To date, 23andMe has failed to provide adequate information to support a determination that the PGS is substantially equivalent to a legally marketed predicate for any of the uses for which you are marketing it; no other submission for the PGS device that you are marketing has been provided under section 510(k) of the Act, 21 U.S.C. § 360(k). 

Many people have remarked that the  tone of the letter (read on the FDA’s website) sounds exasperated, with the descriptions of the support that they have provided being particularly interesting.

As part of our interactions with you, including more than 14 face-to-face and teleconference meetings, hundreds of email exchanges, and dozens of written communications, we provided you with specific feedback on study protocols and clinical and analytical validation requirements, discussed potential classifications and regulatory pathways (including reasonable submission timelines), provided statistical advice, and discussed potential risk mitigation strategies.

23andMe submitted their 510(k)s on 2ndJuly, 2012 for PGS, however since then, they have added additional diagnostic tests to the raft of tests that it provides, all without addressing the FDA’s concerns about the original submission. The FDA stated that because of the failure to address these concerns or provide additional information they considered 23andMe’s 510(k)s withdrawn.

In the letter, the FDA stated their concerns over patients taking unnecessarily drastic measures in response to the information contained in these diagnostic tests, especially since these tests have not yet been classified. Pharma IQ has covered genetic testing before; however the FDA expressing their concerns over false positive genetic tests and a lack of genetic counseling may have been misguided in this context. The warning letter seems to have been prompted by a simple lack of compliance by 23andMe, a failure to submit the correct information to the regulator despite support from the regulator. By bringing concerns about genetic testing into the warning letter, the FDA has inadvertently changed the debate around the topic into one on informed consent, privacy and genetic counseling. There has also been somewhat of a backlash from some who believe that they have a right to know their genetic information and that the FDA shouldn’t be making decisions about who is qualified enough to know their genetic information.
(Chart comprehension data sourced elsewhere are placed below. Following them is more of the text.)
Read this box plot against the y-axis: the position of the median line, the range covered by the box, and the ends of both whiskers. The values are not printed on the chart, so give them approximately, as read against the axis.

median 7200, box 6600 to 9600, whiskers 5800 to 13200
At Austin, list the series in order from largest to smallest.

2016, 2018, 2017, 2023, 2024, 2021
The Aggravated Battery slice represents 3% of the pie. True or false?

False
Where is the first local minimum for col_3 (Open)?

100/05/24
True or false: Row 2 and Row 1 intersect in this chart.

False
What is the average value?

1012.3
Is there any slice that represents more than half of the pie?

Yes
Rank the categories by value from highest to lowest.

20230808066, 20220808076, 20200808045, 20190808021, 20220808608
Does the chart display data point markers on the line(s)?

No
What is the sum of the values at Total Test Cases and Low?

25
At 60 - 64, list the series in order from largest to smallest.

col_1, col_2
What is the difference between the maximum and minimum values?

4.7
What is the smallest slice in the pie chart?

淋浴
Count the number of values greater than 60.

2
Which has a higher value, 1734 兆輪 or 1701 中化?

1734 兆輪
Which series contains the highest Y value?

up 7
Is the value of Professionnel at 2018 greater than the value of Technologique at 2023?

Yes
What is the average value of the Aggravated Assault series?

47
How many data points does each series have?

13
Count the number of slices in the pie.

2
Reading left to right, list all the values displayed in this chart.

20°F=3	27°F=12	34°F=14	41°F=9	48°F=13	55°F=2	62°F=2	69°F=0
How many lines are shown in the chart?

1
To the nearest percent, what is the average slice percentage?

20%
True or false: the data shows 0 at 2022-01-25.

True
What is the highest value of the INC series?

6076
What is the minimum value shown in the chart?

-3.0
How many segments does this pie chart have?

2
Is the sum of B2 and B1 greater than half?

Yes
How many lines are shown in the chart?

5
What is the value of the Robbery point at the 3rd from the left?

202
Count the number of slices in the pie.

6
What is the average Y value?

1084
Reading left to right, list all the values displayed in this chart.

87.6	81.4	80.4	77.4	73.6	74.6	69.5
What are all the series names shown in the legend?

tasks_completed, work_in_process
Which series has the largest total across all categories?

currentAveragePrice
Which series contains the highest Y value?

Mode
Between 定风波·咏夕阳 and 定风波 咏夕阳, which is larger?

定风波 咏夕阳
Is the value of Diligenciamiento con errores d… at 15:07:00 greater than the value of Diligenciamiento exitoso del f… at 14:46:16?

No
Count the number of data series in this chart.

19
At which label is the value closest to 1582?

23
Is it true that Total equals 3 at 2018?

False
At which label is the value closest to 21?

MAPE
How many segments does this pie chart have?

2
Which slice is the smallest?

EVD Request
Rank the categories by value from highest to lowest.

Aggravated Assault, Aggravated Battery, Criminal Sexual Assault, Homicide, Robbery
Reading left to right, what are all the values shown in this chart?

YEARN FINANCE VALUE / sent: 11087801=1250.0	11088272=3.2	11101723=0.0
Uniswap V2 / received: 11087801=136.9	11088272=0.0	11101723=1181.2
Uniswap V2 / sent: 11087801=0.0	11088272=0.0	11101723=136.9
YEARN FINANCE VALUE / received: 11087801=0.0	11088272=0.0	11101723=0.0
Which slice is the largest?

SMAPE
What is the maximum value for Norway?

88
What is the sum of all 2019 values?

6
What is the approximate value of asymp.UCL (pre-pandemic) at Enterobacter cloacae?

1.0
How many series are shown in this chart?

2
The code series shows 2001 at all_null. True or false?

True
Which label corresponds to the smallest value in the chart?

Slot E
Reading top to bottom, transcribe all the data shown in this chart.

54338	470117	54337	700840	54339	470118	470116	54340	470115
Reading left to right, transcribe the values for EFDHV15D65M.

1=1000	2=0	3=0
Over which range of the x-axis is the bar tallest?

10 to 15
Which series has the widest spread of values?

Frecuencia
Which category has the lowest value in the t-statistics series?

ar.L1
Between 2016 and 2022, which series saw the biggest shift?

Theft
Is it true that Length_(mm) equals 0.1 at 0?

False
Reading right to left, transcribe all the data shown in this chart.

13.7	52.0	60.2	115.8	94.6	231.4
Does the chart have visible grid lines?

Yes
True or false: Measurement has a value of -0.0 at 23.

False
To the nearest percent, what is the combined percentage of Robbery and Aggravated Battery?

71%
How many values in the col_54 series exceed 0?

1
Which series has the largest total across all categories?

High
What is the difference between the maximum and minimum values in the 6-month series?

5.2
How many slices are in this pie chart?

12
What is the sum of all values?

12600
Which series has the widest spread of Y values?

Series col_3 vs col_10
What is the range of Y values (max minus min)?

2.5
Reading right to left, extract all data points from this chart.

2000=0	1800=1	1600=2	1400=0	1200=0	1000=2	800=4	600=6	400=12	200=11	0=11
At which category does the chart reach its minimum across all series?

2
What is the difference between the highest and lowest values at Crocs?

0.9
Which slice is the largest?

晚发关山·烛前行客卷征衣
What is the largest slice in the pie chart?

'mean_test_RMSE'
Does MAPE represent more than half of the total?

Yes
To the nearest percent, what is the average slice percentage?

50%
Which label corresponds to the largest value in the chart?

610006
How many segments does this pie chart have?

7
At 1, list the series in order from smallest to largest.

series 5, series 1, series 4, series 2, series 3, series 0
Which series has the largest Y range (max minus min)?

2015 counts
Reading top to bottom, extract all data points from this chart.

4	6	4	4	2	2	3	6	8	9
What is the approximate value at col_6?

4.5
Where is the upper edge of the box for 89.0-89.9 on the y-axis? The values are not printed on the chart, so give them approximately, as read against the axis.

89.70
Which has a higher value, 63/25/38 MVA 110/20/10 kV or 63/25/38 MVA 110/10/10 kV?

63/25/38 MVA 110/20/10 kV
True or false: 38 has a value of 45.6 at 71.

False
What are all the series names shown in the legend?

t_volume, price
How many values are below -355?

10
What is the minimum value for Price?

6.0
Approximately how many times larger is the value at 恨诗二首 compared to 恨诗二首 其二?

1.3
23andMe have 15 days to reply to this letter with the steps they intend to take to remedy the situation. Their response will certainly make the news again and give more oxygen to the debates around the topic of genetic testing. It may be a setback for this one company, but by bringing this topic into the open, this warning may do a great deal to allow for more nuanced discussion over the issues in genetics which all of us may face over the coming years.